Chakraborty & McKenzie (2002) ask: ‘Does racial discrimination cause mental illness?’ In raising criticisms of their paper, one might risk allegations of political incorrectness, but hopefully readers will feel that science is a more important consideration.
The question that they pose is, to my mind, a simplistic one which is likely to give rise to a simplistic answer. To ask ‘does smoking cause physical illness?’ would give rise to the answer that it causes some physical illnesses and not others. The same relationship is likely between racial discrimination and mental illness.
That racial discrimination, like other aspects of social adversity, gives rise to an increased risk of depression is something that all psychiatrists almost certainly find entirely plausible. That it might cause schizophrenia, on the other hand, is surely much more contentious.

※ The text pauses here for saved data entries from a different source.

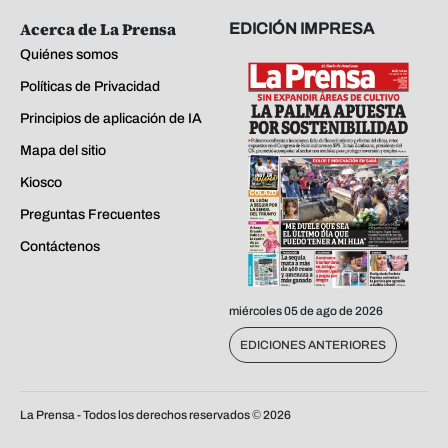
Acerca de La Prensa
EDICIÓN IMPRESA
Quiénes somos
Políticas de Privacidad
Principios de aplicación de IA
Mapa del sitio
Kiosco
Preguntas Frecuentes
Contáctenos
miércoles 05 de ago de 2026
EDICIONES ANTERIORES
La Prensa - Todos los derechos reservados ©
2026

Psychosocial stressors can undoubtedly precipitate relapse, but I know of no good evidence that such stressors can cause schizophrenia. Ethnic differences exist with regard to the epidemiology of multiple sclerosis (e.g. Warren et al, 1996) but it would be regarded as absurd to invoke racial discrimination as a causative (or indeed a protective) factor. Is it politically incorrect to suggest that different ethnic groups may be biologically predisposed to different levels of risk with regard to developing illnesses which have predominantly biological aetiologies?
Finally, in quoting the work of Boydell et al (2001), the authors may be confusing cause and effect. The fact that the incidence of schizophrenia is increased among ethnic minority groups living in London wards which have a lower percentage of ethnic minority inhabitants, may indicate that schizophrenia can give rise to people moving away from their families and their communities of origin.